Box and whisker plot of hs-cTnT, NT-proBNP and sST2 for all participants at various time points.

Figure 2.

Percentage change in biomarkers from pre-chemo baseline values for all participants combined. hs-cTnT: high-sensitivity cardiac troponin T; NT-proBNP: N-terminal pro b-type natriuretic peptide; sST2: soluble suppression of tumorigenicity-2. Baseline = pre-chemo biomarker levels; mid-cycle = cycle 3/4; final cycle = cyle5/6.

Table 1.

Characteristics of study participants and biomarker results at different time points during the course of Epirubicin chemotherapy*.

Characteristics	Baseline	Mid-chemo cycle	Final chemo Cycle
Age (years)	57 (48–64)
Creatinine (μmol/L)	*61 (57–69)	63 (58–71)	61 (55–69)
eGFR (mL/min)	*90 (78–90)	90 (75–90)	90 (80–90)
hs-cTnT (ng/L)	2.0 (2.0–4.7)	7.4 (5.6–9.3)	13.3 (8.2–22.1)
NT-proBNP (ng/L)	61.2 (26.5–89.3)	58.5 (35.3–109.5)	69.5 (37.5–132.9)
sST2 (ng/mL)	27.3 (22.8–32.8)	25.3 (20.8–30.1)	26.1 (20.2–36.4)

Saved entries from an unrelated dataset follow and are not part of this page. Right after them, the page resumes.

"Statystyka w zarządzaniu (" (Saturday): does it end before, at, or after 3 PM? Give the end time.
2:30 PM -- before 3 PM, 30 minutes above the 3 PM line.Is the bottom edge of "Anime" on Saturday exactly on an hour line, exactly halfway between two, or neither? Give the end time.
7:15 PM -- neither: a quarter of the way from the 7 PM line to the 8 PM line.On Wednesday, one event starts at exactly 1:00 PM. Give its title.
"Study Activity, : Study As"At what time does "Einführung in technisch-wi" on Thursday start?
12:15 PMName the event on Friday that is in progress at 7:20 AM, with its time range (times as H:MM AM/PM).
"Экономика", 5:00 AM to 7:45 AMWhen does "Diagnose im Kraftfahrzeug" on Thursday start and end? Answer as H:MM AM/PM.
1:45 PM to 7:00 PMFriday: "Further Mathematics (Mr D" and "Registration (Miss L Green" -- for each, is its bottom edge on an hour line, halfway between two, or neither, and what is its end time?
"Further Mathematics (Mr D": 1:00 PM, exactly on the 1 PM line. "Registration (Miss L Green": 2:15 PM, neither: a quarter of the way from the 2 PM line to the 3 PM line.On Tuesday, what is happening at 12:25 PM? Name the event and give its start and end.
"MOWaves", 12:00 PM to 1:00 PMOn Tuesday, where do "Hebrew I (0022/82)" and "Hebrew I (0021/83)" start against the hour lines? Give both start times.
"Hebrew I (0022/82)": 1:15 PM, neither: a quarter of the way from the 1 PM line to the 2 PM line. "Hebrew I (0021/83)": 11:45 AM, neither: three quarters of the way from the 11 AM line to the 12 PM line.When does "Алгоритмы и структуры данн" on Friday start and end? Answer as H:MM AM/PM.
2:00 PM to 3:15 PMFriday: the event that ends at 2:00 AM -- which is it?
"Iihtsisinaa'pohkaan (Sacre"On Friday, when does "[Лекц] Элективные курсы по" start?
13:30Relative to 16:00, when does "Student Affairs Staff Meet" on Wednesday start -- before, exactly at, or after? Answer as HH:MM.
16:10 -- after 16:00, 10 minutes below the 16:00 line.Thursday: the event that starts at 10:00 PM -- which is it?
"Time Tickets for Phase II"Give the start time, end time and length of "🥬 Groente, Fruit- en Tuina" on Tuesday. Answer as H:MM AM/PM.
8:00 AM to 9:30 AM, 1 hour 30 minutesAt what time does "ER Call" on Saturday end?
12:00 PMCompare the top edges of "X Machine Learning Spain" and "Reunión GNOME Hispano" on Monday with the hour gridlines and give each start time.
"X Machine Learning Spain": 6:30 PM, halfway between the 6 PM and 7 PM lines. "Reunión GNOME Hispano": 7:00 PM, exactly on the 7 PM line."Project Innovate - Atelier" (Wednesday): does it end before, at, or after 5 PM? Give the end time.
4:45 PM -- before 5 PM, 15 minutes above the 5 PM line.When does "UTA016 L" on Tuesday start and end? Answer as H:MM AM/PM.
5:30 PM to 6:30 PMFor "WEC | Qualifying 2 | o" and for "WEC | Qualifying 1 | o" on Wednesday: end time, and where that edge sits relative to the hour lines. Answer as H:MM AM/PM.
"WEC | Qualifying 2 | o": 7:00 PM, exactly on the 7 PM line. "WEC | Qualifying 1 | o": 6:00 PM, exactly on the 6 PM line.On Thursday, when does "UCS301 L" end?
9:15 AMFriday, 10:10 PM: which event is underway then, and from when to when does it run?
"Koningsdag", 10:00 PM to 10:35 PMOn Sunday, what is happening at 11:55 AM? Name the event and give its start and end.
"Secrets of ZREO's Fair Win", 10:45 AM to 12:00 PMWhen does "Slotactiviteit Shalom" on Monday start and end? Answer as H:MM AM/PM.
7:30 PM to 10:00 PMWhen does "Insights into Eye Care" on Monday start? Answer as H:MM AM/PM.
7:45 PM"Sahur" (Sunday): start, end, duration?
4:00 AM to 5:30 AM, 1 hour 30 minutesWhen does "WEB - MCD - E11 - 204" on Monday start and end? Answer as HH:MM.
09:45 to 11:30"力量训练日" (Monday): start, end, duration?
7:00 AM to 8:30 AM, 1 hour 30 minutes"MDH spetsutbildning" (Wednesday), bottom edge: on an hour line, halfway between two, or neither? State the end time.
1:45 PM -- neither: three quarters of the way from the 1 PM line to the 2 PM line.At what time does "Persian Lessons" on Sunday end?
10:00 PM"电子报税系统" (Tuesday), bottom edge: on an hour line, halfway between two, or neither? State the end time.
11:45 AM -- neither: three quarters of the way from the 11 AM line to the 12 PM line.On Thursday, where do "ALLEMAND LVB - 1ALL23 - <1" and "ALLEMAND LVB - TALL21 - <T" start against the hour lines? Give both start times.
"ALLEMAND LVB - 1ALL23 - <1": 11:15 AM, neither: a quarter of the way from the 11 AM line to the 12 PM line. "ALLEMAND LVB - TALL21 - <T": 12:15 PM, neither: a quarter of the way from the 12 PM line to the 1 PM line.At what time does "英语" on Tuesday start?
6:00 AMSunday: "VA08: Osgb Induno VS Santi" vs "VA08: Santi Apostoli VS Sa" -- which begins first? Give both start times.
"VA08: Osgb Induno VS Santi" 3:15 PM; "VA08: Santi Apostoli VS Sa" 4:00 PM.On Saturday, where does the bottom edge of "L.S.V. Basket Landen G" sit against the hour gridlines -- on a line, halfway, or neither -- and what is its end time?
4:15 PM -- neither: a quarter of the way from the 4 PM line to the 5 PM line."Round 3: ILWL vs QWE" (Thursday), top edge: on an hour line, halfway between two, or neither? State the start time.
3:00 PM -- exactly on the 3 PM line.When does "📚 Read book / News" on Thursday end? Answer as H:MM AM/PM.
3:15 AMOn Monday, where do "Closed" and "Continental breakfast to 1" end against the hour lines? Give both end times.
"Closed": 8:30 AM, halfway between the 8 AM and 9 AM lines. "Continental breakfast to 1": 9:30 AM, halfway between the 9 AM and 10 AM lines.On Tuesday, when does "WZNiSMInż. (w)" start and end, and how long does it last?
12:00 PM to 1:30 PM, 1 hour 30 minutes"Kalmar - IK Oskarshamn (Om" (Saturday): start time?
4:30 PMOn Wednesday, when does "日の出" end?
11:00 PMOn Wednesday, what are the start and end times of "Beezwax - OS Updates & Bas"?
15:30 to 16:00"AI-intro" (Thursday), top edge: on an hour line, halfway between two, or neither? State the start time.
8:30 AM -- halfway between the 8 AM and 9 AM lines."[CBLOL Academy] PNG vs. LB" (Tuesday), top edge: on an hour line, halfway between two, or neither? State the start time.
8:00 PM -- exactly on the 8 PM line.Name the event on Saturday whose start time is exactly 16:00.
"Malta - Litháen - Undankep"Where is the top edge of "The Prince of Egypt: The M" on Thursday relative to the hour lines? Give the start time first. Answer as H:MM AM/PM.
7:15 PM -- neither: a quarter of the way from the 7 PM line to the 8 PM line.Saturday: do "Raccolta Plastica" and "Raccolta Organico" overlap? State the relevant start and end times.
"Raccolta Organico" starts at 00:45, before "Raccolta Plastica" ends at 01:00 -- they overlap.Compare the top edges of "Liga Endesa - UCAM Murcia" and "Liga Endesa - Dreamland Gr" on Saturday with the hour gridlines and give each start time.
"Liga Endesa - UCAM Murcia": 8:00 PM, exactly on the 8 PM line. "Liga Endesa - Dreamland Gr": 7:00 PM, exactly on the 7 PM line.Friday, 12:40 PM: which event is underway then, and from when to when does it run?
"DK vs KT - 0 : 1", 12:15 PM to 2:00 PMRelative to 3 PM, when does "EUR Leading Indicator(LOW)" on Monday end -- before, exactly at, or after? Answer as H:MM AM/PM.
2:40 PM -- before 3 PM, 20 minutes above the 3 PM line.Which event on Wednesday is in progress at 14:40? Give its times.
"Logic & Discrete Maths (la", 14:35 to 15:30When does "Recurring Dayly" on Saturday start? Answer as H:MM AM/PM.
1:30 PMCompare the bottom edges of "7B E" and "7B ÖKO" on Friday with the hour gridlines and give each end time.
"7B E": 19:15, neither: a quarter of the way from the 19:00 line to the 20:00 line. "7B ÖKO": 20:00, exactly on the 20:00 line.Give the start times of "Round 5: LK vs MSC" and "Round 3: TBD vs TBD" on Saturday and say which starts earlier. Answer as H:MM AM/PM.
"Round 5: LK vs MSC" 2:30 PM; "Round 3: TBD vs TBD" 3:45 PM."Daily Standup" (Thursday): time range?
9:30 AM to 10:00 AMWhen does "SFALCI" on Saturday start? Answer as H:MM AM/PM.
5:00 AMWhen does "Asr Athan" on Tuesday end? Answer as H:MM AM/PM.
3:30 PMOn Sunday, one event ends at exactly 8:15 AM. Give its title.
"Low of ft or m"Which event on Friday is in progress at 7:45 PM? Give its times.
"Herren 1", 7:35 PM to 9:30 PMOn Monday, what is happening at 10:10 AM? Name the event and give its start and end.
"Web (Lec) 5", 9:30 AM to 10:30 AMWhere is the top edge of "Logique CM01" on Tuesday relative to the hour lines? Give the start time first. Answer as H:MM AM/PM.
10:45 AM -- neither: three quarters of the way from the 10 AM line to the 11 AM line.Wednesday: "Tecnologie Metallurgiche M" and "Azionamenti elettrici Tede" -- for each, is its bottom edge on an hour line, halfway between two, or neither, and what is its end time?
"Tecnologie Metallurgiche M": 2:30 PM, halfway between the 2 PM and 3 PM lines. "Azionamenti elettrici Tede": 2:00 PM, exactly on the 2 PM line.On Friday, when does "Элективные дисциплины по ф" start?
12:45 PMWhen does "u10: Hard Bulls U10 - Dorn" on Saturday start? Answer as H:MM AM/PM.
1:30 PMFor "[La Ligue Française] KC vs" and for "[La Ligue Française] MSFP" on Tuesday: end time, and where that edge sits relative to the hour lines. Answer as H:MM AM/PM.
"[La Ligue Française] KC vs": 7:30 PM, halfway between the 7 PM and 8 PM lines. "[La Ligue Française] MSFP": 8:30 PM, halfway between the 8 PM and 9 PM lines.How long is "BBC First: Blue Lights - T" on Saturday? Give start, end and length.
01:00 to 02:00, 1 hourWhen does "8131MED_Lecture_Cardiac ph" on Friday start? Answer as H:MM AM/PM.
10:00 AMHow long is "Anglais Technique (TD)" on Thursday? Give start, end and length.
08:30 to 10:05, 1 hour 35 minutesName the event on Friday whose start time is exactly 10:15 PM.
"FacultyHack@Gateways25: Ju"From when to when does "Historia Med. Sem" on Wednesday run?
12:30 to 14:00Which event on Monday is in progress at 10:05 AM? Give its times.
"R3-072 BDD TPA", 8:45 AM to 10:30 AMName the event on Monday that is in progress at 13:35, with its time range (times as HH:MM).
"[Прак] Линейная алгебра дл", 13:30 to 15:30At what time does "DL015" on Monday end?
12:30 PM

Data are presented as Median (IQR). *No significant change in participants’ renal function throughout the six cycle duration of chemotherapy. eGFR, estimated glomerular filtration rate; IQR, interquartile range.

Table 2.

Comparison of cardiac biomarkers between the FEC 100 and FEC 75 treatment groups at different time points during Epirubicin chemotherapy.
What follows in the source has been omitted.